最大の激動は、ハンセン病のための独立した病棟が閉鎖になり、まだ活動期にある患者を一般病棟に移したことでした。抗ガン剤やプレドニンなどの免疫抑制剤を使っている重症の皮膚病患者と一緒にハンセン病患者を入院させても危険はないか、どんな感染予防措置が必要かなどが検討されました。
 大学というのは科学的に思考する人の集団ですから、説明は科学的で論理が一貫していないと納得してもらえません。一方で京大を頼ってきているハンセン病の患者さんの医療が低下することは絶対に避けなければなりませんでした。ここでも科学的であることと患者さんに対して人道的であることを両立させることが求められたのです。私が専門医として述べたことは、ハンセン病に特別な対策は必要なく、京大病院が日常受け入れている感染症患者と同じ扱いをしてほしいということでした。この説明で京大病院は納得し、全ての病院施設と機能を全てのハンセン病患者に開放したのです。
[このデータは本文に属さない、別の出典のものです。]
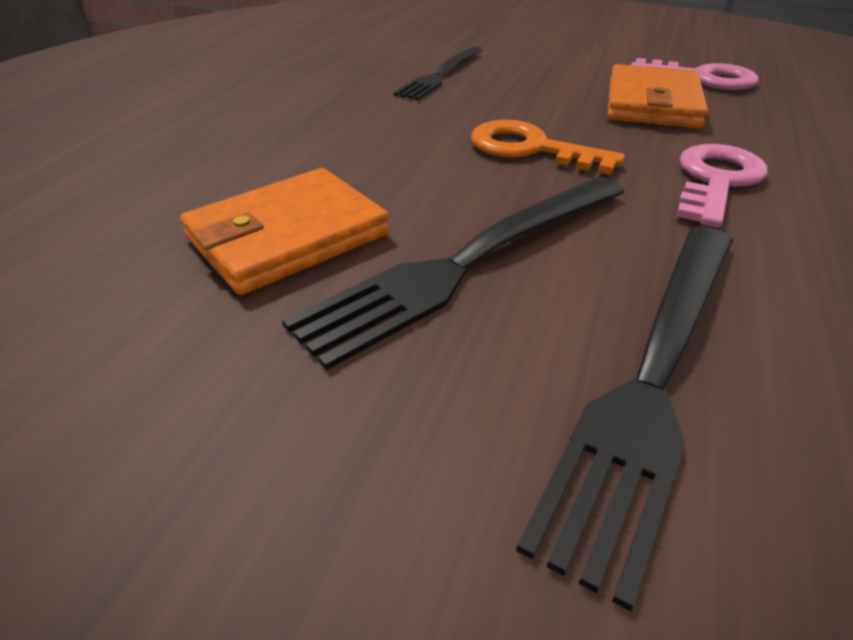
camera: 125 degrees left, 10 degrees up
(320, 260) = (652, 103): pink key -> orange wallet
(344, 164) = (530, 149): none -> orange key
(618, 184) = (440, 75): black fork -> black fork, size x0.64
 話をインドネシアにもどしましょう。いま私が働いているアイルランガ大学医学部附属病院であるDr.ストモ記念病院では、皮膚科病棟に他の皮膚疾患の患者とベッドを並べて重症のハンセン病患者が入院しています。このシステムを作り上げたのは先代のイリアス教授で、それを継承発展させたのが私のかけがえのない共同研究者であるインドロポ教授です。こ こでも科学的ハンセン病医学は患者に対する人道主義的配慮と結びついてシステムを支えています。
ハンセン病医学にとって、目の前の患者に対する人道的な配慮と、将来を見据えた科学的視点は車の両輪であり必要不可欠なものではないか、そんなことを考えながら日々の研究生活を楽しんでいます。